The Smith Commission, reported here on the BBC gives Scotland freedom to vary income tax as it sees fit including varying the tax bands i.e. the rate at which a higher or indeed lower rate would kick in, apart from, it appears, the personal allowance.

This would suggest logically, that there is also likely to be a variation in the potential tax relief depending on those rates and bands. Though specific calculations are almost impossible before we see the proposals turned into legislation, it does hold out the possibility that Scottish pension investors could see different rates of relief applied to their pension savings. As we operate what you might call a qualified exempt, exempt, taxed system of pensions, the pension then paid out would also presumably be subject to those different tax rates either side of the English Scottish border.

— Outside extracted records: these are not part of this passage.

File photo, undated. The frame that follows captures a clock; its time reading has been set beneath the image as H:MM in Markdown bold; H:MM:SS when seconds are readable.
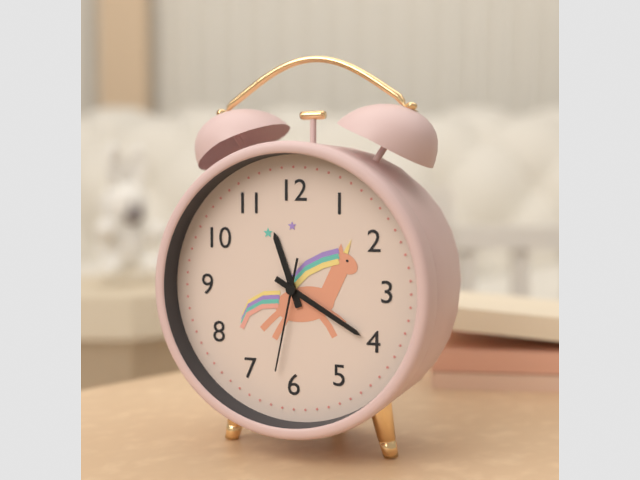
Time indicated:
**11:20:32**
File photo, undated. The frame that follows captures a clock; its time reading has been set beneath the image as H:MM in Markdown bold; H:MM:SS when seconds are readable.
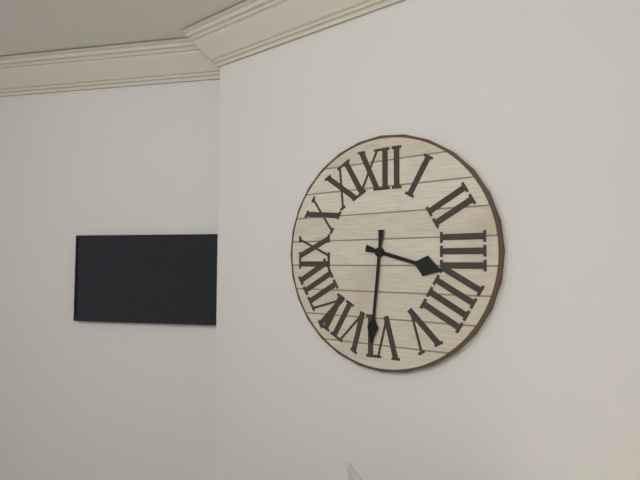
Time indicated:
**3:31**
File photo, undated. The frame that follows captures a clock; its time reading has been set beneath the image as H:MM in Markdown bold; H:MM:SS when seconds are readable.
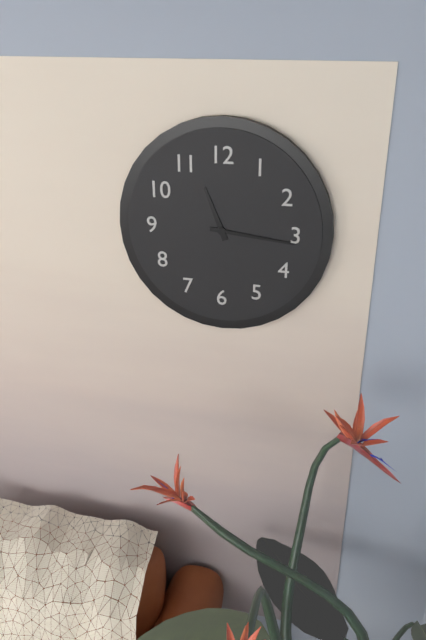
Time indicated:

That said perhaps this passage from the Commission gives pause for thought.

“There will be no restrictions on the thresholds or rates the Scottish Parliament can set. All other aspects of income tax will remain reserved to the UK Parliament, including the imposition of the annual charge to income tax, the personal allowance, the taxation of savings and dividend income, the ability to introduce and amend tax reliefs and the definition of income.”

So there will definitely be an anomaly in pension planning.

Match pension tax relief to income tax and there is an anomaly. Somehow retain a national level of reliefa, arguably reserved to Westminster in the wording above, and you also create an anomaly.

Such is the result of devolving new powers. Of course the key retirement benefit, the state pension remains reserved to the UK government, so the fundamental financial floor to pension planning remains the same. But other benefits for carers, the disabled, and older people are devolved.

The impact on means-testing may also be something to watch.

But there is going to be a lot of think about when people decide where to work, where to live, and where to retire and even, arguably, where to save.